Provided text:

-*-

Scientific classification
- Kingdom: Animalia
- Phylum: Mollusca
- Class: Gastropoda
- Subclass: Caenogastropoda
- Order: Neogastropoda
- Superfamily: Conoidea
- Family: Conidae
- Genus: Conus
- Species: C. neptunus
- Binomial name: Conus neptunus Reeve, 1843
- Synonyms: Asprella neptunus (Reeve, 1843); Conus colorovariegatus Kosuge, 1981; Conus neptunoides E. A. Smith, 1880; Conus neptunus futunaensis Moolenbeek & Röckel, 1996; Conus (Phasmoconus) neptunus Reeve, 1843 · accepted, alternate representation; Darioconus neptunoides Smith, E.A., 1880; Graphiconus neptunus (Reeve, 1843);

= Conus neptunus =

- Authority: Reeve, 1843
- Conservation status: LC
- Synonyms: Asprella neptunus (Reeve, 1843), Conus colorovariegatus Kosuge, 1981, Conus neptunoides E. A. Smith, 1880, Conus neptunus futunaensis Moolenbeek & Röckel, 1996, Conus (Phasmoconus) neptunus Reeve, 1843 · accepted, alternate representation, Darioconus neptunoides Smith, E.A., 1880, Graphiconus neptunus (Reeve, 1843)

-*-

Data supplied:
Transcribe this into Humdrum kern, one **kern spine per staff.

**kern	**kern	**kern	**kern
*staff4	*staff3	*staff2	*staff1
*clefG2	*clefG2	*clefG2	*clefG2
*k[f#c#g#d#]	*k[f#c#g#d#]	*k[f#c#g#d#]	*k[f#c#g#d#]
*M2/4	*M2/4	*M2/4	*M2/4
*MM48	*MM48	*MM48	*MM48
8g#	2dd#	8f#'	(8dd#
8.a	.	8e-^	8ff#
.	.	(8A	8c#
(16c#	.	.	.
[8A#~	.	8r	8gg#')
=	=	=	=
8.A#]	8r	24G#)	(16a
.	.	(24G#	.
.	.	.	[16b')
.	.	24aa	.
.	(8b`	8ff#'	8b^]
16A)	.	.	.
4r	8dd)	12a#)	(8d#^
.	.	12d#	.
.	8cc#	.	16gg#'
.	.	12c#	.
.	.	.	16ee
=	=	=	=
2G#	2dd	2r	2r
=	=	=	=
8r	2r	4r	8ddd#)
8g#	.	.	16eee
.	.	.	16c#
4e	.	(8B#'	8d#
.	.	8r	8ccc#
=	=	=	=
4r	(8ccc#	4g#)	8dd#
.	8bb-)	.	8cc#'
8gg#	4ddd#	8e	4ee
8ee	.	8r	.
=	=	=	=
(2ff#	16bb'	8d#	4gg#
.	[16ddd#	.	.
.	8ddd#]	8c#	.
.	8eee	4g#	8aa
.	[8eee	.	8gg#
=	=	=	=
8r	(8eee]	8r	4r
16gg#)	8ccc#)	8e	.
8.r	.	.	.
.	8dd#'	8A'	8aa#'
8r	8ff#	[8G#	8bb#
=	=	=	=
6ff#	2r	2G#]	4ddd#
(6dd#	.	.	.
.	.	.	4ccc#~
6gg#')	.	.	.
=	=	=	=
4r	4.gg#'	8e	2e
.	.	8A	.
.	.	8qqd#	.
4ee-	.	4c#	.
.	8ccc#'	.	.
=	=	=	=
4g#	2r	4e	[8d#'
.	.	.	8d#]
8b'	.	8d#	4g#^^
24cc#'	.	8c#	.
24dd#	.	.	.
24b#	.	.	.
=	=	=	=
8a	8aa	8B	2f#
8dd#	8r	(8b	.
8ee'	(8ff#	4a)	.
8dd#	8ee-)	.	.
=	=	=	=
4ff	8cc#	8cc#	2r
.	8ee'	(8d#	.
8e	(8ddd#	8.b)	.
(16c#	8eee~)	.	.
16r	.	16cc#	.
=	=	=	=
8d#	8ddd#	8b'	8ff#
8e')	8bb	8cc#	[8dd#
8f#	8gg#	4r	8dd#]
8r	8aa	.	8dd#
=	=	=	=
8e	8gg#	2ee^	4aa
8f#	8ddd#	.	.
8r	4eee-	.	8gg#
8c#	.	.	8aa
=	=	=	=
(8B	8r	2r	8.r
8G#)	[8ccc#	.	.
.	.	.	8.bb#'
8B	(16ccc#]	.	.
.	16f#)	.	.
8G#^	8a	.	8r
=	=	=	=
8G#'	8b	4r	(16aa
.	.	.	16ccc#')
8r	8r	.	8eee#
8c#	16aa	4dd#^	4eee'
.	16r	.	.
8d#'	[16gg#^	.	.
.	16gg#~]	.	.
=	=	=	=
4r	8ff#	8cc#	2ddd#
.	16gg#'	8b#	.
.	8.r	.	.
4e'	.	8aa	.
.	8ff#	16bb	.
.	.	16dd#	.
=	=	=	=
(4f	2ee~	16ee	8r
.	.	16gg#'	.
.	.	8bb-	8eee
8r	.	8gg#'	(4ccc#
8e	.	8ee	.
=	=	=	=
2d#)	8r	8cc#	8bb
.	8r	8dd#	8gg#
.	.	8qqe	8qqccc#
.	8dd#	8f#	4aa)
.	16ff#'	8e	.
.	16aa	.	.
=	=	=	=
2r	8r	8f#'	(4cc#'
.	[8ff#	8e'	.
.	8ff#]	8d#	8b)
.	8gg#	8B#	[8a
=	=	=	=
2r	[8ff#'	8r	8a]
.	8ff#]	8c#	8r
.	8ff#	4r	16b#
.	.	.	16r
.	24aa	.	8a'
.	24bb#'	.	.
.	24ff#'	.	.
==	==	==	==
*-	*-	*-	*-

-*-

Work task 1: According to the Conus neptunus entry, which family does the species belong to?
Work task 2: Translate the line "Conservation status: LC" from the Conus neptunus entry into Spanish.
Work task 3: Pick up the Conus neptunus entry from where it stops.

Written answer 1: Conidae

Written answer 2: Estado de conservación: LC

Written answer 3:
Species of sea snail

Conus neptunus, common name the Neptune cone, is a species of sea snail, a marine gastropod mollusk in the family Conidae, the cone snails and their allies.

Like all species within the genus Conus, these snails are predatory and venomous. They are capable of stinging humans, therefore live ones should be handled carefully or not at all.

==Description==
The size of an adult shell varies between 43 mm and 80 mm. The solid shell is narrow, with a concavely elevated spire and a sharp apex. The body whorl is distantly grooved towards the base. The shell has a flesh color, everywhere veined and clouded with reddish chestnut flexuous lines and spots. The aperture is rosy white.

==Distribution==
This species occurs off the Philippines, Australia and in the Southwest Pacific Ocean.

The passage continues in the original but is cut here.